AVAILABLE RECORDS –
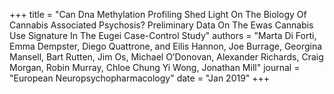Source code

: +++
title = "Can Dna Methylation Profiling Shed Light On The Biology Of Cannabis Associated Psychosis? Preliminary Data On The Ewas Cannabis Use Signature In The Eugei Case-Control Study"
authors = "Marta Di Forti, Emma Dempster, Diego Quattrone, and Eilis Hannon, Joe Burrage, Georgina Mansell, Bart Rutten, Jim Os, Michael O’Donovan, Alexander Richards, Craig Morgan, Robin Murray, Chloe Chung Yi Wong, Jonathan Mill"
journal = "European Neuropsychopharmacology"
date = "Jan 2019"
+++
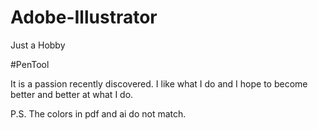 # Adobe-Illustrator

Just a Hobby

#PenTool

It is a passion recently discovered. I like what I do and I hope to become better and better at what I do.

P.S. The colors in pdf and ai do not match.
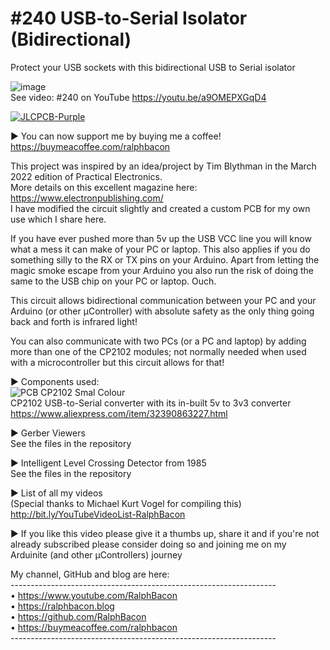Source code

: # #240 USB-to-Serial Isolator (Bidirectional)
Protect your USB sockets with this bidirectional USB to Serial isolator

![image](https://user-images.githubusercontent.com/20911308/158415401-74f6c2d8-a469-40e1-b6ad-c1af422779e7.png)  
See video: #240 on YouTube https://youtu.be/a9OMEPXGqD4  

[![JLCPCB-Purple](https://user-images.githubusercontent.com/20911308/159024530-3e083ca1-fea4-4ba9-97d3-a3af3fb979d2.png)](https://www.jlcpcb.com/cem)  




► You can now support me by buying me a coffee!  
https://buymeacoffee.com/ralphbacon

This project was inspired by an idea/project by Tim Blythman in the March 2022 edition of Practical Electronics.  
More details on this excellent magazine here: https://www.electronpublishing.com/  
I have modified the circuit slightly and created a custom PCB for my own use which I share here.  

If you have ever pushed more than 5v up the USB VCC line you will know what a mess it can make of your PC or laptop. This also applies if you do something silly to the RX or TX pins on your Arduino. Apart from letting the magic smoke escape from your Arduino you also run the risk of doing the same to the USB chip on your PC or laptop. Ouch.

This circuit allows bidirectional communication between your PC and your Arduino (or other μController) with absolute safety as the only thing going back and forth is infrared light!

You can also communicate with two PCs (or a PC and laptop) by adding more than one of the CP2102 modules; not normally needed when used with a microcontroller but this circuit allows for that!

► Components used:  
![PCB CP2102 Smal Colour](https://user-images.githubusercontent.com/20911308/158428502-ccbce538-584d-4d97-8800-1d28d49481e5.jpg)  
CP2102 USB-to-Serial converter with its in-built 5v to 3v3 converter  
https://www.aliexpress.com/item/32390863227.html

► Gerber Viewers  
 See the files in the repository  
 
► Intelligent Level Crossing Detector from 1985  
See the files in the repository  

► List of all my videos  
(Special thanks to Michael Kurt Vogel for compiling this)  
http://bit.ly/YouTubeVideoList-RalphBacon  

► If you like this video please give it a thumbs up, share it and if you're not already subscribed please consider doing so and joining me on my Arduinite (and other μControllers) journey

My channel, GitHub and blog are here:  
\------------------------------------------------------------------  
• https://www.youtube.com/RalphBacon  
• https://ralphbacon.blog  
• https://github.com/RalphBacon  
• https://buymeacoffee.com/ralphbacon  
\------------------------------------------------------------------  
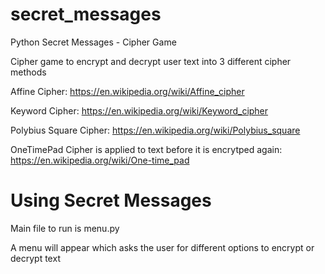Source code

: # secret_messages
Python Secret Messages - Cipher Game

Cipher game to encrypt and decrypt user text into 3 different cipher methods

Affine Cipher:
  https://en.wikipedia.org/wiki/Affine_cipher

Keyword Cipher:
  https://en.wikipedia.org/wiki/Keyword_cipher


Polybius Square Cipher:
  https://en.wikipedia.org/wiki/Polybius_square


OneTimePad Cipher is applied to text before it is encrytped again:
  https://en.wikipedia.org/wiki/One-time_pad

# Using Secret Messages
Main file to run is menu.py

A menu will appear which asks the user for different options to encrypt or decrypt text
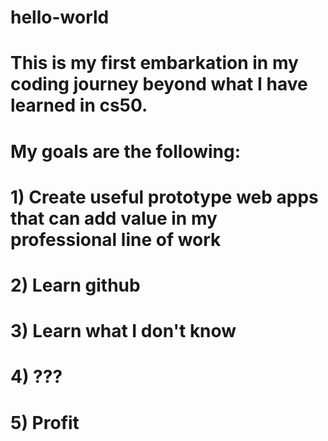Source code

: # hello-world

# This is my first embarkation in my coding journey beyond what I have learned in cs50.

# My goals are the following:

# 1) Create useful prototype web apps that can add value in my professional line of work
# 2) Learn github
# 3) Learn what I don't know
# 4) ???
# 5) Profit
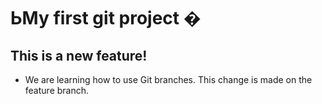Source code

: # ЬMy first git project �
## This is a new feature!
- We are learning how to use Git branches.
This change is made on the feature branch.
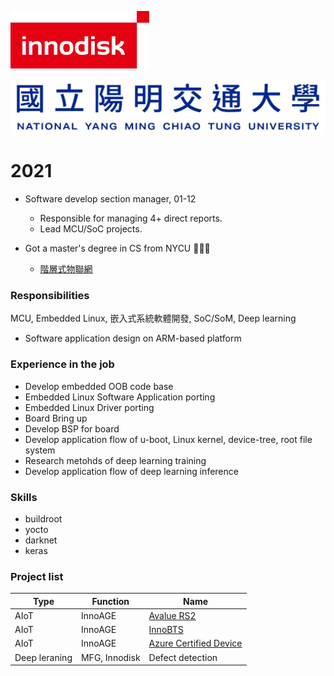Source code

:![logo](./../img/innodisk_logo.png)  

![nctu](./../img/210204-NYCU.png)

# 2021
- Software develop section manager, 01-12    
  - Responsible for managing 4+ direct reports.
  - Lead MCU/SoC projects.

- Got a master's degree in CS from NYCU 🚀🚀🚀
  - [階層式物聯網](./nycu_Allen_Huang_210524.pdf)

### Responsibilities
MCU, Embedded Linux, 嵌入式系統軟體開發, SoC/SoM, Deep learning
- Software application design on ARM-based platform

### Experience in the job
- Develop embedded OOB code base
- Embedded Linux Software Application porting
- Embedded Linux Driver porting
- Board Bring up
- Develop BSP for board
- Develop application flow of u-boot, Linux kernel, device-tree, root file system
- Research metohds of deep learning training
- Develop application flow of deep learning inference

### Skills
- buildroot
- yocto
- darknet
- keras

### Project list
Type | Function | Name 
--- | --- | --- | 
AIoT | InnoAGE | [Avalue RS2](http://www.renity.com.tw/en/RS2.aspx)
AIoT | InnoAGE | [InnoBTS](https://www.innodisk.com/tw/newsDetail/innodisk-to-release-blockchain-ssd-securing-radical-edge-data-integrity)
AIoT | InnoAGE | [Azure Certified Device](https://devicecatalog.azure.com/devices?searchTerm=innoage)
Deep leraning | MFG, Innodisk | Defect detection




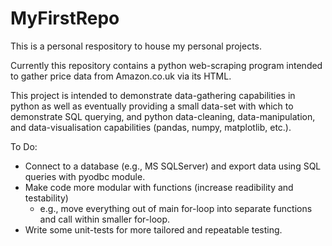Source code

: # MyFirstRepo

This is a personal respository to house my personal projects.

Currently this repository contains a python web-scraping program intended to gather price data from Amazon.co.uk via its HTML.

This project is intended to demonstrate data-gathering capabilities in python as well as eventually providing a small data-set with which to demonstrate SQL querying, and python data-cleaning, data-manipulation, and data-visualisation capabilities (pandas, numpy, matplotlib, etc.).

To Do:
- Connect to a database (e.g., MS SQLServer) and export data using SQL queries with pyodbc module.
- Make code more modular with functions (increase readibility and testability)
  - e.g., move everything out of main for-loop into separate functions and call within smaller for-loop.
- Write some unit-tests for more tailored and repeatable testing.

THE TASK – Reproduce the listing above only between the lines holding "# My goals are" and "- Develop application flow of deep", inclusive. Every line must match exactly, and pictures are dropped.

ANSWER BOX –
# My goals are the following:

# 1) Create useful prototype web apps that can add value in my professional line of work
# 2) Learn github
# 3) Learn what I don't know
# 4) ???
# 5) Profit
Source code

: # ЬMy first git project �
## This is a new feature!
- We are learning how to use Git branches.
This change is made on the feature branch.
Source code

:![logo](./../img/innodisk_logo.png)  

![nctu](./../img/210204-NYCU.png)

# 2021
- Software develop section manager, 01-12    
  - Responsible for managing 4+ direct reports.
  - Lead MCU/SoC projects.

- Got a master's degree in CS from NYCU 🚀🚀🚀
  - [階層式物聯網](./nycu_Allen_Huang_210524.pdf)

### Responsibilities
MCU, Embedded Linux, 嵌入式系統軟體開發, SoC/SoM, Deep learning
- Software application design on ARM-based platform

### Experience in the job
- Develop embedded OOB code base
- Embedded Linux Software Application porting
- Embedded Linux Driver porting
- Board Bring up
- Develop BSP for board
- Develop application flow of u-boot, Linux kernel, device-tree, root file system
- Research metohds of deep learning training
- Develop application flow of deep learning inference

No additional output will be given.